Exercise aim:
Entries follow. Return each line that contains the word "Kleidaria".

Available records:
----------

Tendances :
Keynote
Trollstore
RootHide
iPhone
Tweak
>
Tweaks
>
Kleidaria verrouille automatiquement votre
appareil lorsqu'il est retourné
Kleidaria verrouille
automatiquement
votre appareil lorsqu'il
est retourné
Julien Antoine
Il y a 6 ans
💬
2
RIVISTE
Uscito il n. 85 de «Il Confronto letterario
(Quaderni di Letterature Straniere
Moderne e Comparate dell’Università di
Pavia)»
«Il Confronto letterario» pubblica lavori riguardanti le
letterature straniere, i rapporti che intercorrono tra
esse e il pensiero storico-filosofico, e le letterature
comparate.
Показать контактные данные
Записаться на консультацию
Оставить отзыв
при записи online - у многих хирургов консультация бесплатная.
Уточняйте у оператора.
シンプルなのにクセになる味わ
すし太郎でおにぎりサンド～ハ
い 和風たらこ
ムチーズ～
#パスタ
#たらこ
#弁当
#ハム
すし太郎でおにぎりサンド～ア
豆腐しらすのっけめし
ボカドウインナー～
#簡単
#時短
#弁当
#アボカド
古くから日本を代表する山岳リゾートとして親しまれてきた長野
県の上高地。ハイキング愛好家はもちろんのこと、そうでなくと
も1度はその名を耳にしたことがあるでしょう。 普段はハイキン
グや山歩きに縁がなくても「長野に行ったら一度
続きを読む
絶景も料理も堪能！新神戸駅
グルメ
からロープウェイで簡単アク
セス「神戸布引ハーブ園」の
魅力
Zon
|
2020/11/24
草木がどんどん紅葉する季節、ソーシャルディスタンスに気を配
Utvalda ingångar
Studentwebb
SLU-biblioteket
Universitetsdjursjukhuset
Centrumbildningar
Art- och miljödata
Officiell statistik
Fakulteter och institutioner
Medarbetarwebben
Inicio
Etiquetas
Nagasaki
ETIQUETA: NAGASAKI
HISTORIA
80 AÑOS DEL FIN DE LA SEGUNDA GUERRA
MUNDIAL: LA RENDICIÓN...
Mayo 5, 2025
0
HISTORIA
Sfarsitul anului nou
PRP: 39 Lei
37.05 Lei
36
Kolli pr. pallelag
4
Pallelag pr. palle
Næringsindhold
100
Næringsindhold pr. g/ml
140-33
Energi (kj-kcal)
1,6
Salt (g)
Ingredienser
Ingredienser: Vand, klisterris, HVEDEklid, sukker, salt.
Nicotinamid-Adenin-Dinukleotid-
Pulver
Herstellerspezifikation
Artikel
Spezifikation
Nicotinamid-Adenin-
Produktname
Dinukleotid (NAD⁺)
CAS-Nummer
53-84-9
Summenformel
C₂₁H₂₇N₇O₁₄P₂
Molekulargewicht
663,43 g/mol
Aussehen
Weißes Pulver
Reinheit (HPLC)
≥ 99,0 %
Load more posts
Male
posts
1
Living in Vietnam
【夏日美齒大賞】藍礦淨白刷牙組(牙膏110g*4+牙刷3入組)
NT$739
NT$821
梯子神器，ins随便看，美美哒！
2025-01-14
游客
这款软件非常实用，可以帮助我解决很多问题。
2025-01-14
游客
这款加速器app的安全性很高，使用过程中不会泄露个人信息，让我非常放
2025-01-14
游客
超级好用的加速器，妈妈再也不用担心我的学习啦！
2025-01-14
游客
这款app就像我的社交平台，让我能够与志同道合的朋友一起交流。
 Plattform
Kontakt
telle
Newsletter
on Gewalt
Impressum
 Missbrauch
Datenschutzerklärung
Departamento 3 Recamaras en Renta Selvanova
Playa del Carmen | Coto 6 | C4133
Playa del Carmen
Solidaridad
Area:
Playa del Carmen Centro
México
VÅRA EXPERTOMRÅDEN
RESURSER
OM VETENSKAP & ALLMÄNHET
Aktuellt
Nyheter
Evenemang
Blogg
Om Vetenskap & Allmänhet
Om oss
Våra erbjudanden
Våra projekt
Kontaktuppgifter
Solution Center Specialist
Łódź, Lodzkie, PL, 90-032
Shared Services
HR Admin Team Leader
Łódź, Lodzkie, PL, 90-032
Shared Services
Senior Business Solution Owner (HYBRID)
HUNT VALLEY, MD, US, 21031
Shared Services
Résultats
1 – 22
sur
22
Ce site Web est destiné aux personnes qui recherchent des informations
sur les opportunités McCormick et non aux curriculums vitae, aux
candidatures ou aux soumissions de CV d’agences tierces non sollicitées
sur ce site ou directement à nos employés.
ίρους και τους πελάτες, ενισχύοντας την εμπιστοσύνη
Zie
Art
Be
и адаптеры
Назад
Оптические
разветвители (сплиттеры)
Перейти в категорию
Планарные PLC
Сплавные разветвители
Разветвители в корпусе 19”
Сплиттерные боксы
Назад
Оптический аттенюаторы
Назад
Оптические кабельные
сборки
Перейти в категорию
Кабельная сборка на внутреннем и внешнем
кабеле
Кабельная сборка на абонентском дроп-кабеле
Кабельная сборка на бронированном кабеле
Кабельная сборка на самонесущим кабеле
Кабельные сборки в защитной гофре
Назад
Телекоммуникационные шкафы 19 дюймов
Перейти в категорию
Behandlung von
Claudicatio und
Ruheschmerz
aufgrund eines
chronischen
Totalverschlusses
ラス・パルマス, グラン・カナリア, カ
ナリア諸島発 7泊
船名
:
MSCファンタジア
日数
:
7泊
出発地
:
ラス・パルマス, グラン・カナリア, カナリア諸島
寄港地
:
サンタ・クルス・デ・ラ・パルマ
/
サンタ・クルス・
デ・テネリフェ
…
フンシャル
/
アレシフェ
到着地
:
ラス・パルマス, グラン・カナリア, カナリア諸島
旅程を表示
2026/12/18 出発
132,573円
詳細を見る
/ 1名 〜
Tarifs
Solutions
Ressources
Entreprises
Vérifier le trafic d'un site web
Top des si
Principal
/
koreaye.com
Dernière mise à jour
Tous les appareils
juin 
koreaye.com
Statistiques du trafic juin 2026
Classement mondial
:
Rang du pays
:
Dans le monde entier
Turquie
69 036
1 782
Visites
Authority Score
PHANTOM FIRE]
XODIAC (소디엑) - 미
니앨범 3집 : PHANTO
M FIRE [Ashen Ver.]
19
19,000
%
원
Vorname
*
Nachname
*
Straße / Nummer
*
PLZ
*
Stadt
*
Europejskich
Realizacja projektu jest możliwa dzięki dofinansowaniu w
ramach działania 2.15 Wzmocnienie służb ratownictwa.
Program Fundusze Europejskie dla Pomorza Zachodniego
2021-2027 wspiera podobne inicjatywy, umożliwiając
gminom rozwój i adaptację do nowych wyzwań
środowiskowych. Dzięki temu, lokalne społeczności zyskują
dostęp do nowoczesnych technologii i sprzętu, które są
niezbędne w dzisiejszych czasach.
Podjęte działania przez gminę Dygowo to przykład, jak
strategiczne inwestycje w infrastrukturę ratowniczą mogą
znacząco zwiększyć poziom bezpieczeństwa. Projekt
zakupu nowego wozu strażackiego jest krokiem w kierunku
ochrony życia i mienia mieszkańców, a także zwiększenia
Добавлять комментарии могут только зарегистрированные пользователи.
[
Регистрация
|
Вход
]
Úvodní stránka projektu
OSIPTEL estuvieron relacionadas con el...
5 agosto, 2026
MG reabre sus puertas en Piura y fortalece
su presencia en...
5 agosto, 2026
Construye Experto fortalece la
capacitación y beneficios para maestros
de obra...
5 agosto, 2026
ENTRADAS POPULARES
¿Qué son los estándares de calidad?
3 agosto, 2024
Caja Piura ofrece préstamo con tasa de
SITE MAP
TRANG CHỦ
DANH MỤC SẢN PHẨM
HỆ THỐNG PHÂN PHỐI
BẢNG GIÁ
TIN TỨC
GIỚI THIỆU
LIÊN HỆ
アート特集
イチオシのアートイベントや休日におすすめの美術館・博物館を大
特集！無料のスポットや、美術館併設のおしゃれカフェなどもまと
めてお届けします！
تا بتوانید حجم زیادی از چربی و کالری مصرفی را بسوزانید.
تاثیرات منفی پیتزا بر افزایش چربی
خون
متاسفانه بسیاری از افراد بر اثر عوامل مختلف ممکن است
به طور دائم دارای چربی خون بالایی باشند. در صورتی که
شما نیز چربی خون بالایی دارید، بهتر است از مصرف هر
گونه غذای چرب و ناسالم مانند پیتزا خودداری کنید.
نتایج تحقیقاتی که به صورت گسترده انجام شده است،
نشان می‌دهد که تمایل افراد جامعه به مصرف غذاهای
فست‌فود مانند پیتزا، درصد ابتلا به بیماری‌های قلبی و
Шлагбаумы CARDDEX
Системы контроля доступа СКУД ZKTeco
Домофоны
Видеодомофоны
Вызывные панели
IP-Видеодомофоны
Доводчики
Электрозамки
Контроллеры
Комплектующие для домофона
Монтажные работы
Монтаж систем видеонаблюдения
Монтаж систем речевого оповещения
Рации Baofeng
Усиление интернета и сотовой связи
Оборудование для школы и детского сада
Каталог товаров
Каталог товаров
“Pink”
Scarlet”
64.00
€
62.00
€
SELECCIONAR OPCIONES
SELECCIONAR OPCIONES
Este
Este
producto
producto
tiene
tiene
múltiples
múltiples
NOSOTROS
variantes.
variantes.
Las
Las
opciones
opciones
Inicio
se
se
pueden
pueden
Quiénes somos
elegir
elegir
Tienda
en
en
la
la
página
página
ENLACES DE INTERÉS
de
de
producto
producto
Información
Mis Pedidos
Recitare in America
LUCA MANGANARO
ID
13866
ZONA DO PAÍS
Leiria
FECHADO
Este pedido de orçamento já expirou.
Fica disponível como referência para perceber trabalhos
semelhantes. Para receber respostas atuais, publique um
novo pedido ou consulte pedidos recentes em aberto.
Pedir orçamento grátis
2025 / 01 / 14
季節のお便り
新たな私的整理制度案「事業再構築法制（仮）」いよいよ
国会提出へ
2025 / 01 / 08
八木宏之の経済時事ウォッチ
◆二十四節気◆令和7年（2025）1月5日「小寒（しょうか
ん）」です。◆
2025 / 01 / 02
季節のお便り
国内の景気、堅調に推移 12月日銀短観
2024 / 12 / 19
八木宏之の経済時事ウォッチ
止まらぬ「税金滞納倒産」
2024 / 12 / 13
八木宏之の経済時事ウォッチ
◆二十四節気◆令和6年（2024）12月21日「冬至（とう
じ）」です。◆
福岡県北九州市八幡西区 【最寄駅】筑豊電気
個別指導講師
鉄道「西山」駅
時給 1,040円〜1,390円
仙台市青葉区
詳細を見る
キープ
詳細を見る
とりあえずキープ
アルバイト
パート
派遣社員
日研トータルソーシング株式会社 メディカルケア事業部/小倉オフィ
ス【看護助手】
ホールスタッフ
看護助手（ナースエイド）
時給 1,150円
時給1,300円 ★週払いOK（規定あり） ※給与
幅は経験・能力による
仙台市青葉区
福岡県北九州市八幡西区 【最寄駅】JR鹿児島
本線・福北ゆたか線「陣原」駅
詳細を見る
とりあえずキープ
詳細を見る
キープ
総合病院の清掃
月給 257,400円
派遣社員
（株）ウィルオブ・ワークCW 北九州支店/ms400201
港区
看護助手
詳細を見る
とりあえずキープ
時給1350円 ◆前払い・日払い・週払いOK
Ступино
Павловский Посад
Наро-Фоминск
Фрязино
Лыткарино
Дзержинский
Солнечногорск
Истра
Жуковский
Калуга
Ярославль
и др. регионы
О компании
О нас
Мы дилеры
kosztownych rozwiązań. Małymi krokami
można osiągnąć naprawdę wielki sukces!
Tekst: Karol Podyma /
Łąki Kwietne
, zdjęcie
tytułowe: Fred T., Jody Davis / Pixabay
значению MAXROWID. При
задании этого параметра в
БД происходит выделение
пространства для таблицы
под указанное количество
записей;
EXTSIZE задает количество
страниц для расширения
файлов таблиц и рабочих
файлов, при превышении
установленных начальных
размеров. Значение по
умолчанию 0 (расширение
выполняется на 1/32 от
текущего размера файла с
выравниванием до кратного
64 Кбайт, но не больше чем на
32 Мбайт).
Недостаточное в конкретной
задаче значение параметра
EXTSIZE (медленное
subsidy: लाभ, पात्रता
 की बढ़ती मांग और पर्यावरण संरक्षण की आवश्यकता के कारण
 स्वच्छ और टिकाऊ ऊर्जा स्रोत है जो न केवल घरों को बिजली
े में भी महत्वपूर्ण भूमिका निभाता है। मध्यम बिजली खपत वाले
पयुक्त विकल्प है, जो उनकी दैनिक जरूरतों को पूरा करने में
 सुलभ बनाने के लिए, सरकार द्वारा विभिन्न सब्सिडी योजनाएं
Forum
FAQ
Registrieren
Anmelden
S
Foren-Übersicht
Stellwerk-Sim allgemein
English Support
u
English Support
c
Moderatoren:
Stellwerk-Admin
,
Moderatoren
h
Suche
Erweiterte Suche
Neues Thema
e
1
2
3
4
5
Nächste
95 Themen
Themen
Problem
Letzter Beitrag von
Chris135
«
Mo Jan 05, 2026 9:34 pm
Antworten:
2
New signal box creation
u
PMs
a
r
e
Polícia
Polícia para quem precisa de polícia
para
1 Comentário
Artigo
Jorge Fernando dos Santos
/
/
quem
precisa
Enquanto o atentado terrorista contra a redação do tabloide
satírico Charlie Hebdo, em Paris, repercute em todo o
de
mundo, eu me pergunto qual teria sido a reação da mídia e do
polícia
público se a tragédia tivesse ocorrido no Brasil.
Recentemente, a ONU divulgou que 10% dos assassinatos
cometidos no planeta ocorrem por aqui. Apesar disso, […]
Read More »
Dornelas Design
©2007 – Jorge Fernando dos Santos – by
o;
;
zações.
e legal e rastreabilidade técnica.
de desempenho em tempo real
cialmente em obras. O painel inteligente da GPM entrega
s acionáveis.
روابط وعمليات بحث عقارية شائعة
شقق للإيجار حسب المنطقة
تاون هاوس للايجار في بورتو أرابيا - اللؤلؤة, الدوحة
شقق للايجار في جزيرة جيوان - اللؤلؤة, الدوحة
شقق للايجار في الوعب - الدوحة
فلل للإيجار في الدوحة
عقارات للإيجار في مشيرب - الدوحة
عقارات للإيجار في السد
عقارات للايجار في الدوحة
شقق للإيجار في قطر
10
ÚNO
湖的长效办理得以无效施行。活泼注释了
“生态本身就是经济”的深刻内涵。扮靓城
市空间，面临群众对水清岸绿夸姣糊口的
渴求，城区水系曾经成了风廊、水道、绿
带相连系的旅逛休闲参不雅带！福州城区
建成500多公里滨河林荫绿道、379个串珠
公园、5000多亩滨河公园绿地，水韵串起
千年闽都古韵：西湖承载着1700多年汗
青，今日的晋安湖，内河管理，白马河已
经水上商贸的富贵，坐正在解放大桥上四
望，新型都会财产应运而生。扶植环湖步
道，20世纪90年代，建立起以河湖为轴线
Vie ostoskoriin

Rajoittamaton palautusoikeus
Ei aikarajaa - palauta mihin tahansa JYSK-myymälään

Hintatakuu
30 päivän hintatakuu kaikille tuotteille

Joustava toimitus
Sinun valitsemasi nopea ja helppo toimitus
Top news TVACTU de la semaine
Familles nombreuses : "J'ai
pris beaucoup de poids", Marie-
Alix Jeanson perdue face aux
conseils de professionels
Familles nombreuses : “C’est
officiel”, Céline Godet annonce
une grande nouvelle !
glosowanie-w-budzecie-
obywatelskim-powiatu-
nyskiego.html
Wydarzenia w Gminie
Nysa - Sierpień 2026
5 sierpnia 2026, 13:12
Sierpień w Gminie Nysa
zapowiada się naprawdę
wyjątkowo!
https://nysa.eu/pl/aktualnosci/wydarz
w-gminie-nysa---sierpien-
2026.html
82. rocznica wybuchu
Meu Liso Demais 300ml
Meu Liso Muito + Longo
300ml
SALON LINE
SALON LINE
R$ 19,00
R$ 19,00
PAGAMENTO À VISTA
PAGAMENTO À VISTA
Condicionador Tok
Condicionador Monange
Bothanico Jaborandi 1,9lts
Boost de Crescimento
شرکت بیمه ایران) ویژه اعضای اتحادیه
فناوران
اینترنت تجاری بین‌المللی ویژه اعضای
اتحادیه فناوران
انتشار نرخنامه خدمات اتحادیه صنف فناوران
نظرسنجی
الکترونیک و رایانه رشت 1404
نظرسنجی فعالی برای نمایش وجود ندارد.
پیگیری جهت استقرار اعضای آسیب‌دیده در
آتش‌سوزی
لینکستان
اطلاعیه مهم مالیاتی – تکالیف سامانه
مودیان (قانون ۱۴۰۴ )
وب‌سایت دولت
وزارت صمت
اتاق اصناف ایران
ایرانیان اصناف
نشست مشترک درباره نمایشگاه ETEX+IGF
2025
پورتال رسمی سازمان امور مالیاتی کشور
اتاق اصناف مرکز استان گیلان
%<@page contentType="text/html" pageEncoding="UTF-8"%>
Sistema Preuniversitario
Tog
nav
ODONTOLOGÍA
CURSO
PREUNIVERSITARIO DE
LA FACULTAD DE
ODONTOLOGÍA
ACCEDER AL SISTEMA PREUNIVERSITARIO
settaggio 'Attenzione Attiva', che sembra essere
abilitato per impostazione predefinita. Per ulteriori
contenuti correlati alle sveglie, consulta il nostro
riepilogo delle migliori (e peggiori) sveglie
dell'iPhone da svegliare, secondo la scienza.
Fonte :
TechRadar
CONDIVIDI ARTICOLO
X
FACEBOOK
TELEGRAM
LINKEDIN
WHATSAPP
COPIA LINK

----------

Answer to this task:
Kleidaria verrouille automatiquement votre
Kleidaria verrouille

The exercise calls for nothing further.